Setelah merapikan pakaiannya, Seulgi melangkah keluar dan sekelompok orang sudah berkumpul. Mereka semua adalah budak peringkat atas. Mereka yang selalu siap sedia seperti Feng Sui, dan mereka yang jarang terlihat seperti Enam Belas. Di antara para budak, selusin individu ini sangat dihormati, dan selalu siap menanggapi panggilan Seulgi.
Dengan ribuan budak, Seulgi tidak mungkin mengatur semuanya. Biasanya, perintahnya selalu dikeluarkan melalui selusin orang ini. Dapat dikatakan bahwa orang-orang ini bertindak sebagai jembatan antara Seulgi dan para budak lainnya.
Terakhir kali kelompok ini berkumpul sepenuhnya adalah saat penyerangan di Tiga Puluh Tiga Langit. Melihat pertemuan ini, mereka semua mengira sesuatu yang penting akan terjadi. Karena tidak menerima informasi sebelumnya, mereka semua memandang ke arah Feng Sui, Tujuh, dan Dua Puluh Tiga untuk mendapatkan jawaban. Biasanya, ketiganya adalah yang paling banyak mendapat informasi.
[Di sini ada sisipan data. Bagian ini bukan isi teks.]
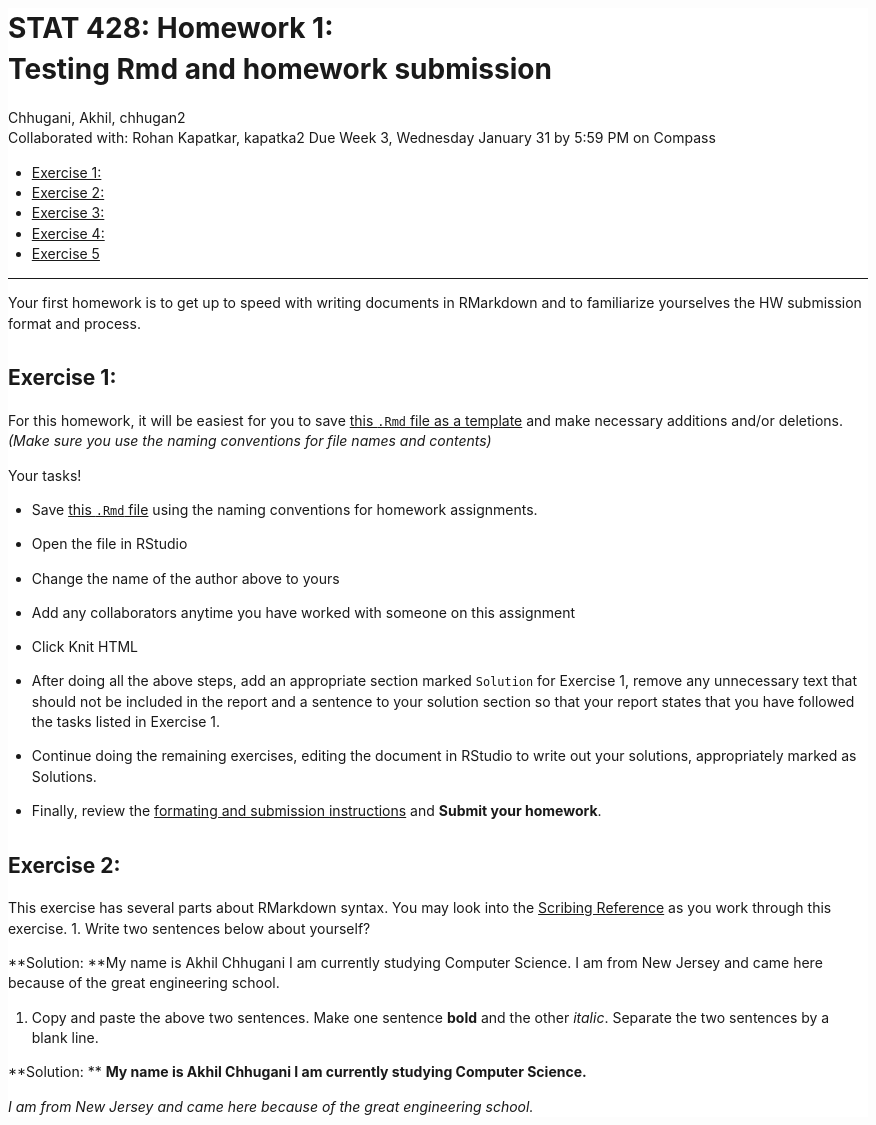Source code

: STAT 428: Homework 1: <br> Testing Rmd and homework submission
================
Chhugani, Akhil, chhugan2 <br> Collaborated with: Rohan Kapatkar, kapatka2
Due Week 3, Wednesday January 31 by 5:59 PM on Compass

-   [Exercise 1:](#exercise-1)
-   [Exercise 2:](#exercise-2)
-   [Exercise 3:](#exercise-3)
-   [Exercise 4:](#exercise-4)
-   [Exercise 5](#exercise-5)

------------------------------------------------------------------------

Your first homework is to get up to speed with writing documents in RMarkdown and to familiarize yourselves the HW submission format and process.

Exercise 1:
-----------

For this homework, it will be easiest for you to save [this `.Rmd` file as a template](428HW1.Rmd) and make necessary additions and/or deletions. *(Make sure you use the naming conventions for file names and contents)*

Your tasks!

-   Save [this `.Rmd` file](428HW1.Rmd) using the naming conventions for homework assignments.
-   Open the file in RStudio
-   Change the name of the author above to yours
-   Add any collaborators anytime you have worked with someone on this assignment
-   Click Knit HTML
-   After doing all the above steps, add an appropriate section marked `Solution` for Exercise 1, remove any unnecessary text that should not be included in the report and a sentence to your solution section so that your report states that you have followed the tasks listed in Exercise 1.

-   Continue doing the remaining exercises, editing the document in RStudio to write out your solutions, appropriately marked as Solutions.
-   Finally, review the [formating and submission instructions](https://compass2g.illinois.edu/bbcswebdav/pid-3028361-dt-content-rid-31752712_1/courses/stat_428_120181_161673/1_Info/Syllabus/homework_policy.html) and **Submit your homework**.

Exercise 2:
-----------

This exercise has several parts about RMarkdown syntax. You may look into the [Scribing Reference](https://compass2g.illinois.edu/bbcswebdav/pid-3028398-dt-content-rid-31752865_1/courses/stat_428_120181_161673/1_Info/Syllabus/Tutorial/2A_RMarkdown_Tutorial.html) as you work through this exercise. 1. Write two sentences below about yourself?

**Solution: **My name is Akhil Chhugani I am currently studying Computer Science. I am from New Jersey and came here because of the great engineering school.

1.  Copy and paste the above two sentences. Make one sentence **bold** and the other *italic*. Separate the two sentences by a blank line.

**Solution: ** **My name is Akhil Chhugani I am currently studying Computer Science.**

*I am from New Jersey and came here because of the great engineering school.*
Feng Sui memiliki aura seorang pemimpin ketika dia mengangkat dagunya. Meskipun dia tersenyum, dia terlihat serius di mata semua orang: "Apa, kamu takut?"
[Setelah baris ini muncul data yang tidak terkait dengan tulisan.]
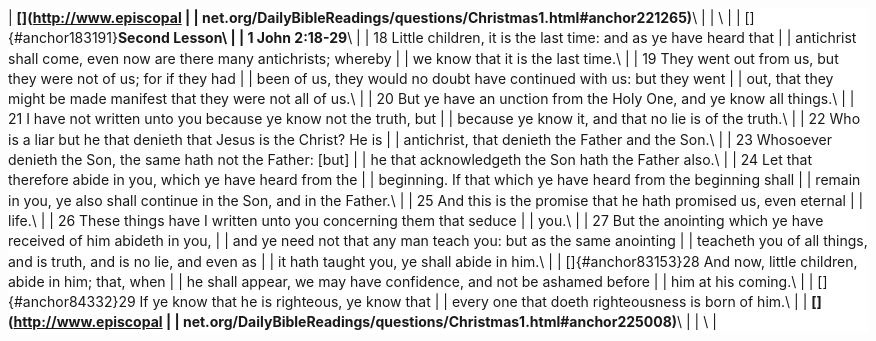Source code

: | **[](http://www.episcopal                                             |
| net.org/DailyBibleReadings/questions/Christmas1.html#anchor221265)**\ |
| \                                                                     |
| []{#anchor183191}**Second Lesson\                                     |
| 1 John 2:18-29**\                                                     |
| 18 Little children, it is the last time: and as ye have heard that    |
| antichrist shall come, even now are there many antichrists; whereby   |
| we know that it is the last time.\                                    |
| 19 They went out from us, but they were not of us; for if they had    |
| been of us, they would no doubt have continued with us: but they went |
| out, that they might be made manifest that they were not all of us.\  |
| 20 But ye have an unction from the Holy One, and ye know all things.\ |
| 21 I have not written unto you because ye know not the truth, but     |
| because ye know it, and that no lie is of the truth.\                 |
| 22 Who is a liar but he that denieth that Jesus is the Christ? He is  |
| antichrist, that denieth the Father and the Son.\                     |
| 23 Whosoever denieth the Son, the same hath not the Father: \[but\]   |
| he that acknowledgeth the Son hath the Father also.\                  |
| 24 Let that therefore abide in you, which ye have heard from the      |
| beginning. If that which ye have heard from the beginning shall       |
| remain in you, ye also shall continue in the Son, and in the Father.\ |
| 25 And this is the promise that he hath promised us, even eternal     |
| life.\                                                                |
| 26 These things have I written unto you concerning them that seduce   |
| you.\                                                                 |
| 27 But the anointing which ye have received of him abideth in you,    |
| and ye need not that any man teach you: but as the same anointing     |
| teacheth you of all things, and is truth, and is no lie, and even as  |
| it hath taught you, ye shall abide in him.\                           |
| []{#anchor83153}28 And now, little children, abide in him; that, when |
| he shall appear, we may have confidence, and not be ashamed before    |
| him at his coming.\                                                   |
| []{#anchor84332}29 If ye know that he is righteous, ye know that      |
| every one that doeth righteousness is born of him.\                   |
| **[](http://www.episcopal                                             |
| net.org/DailyBibleReadings/questions/Christmas1.html#anchor225008)**\ |
| \                                                                     |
Mantan budak tidak akan pernah berani menanyakan begitu banyak pertanyaan. Mereka terbiasa mengikuti perintah tanpa ragu-ragu.
Kelompok itu mendorong Tujuh ke depan. Sambil menggaruk kepalanya dan tertawa, dia berkata: “Saudara Feng, bukan seperti itu. Akhir-akhir ini kita sudah terbiasa dengan perdamaian, dan semua orang menjadi malas. Jika ada sesuatu yang besar terjadi, kita perlu memulai pelatihan terlebih dahulu, sehingga kita tidak membuat kekacauan dan mengecewakan pemimpin kita.”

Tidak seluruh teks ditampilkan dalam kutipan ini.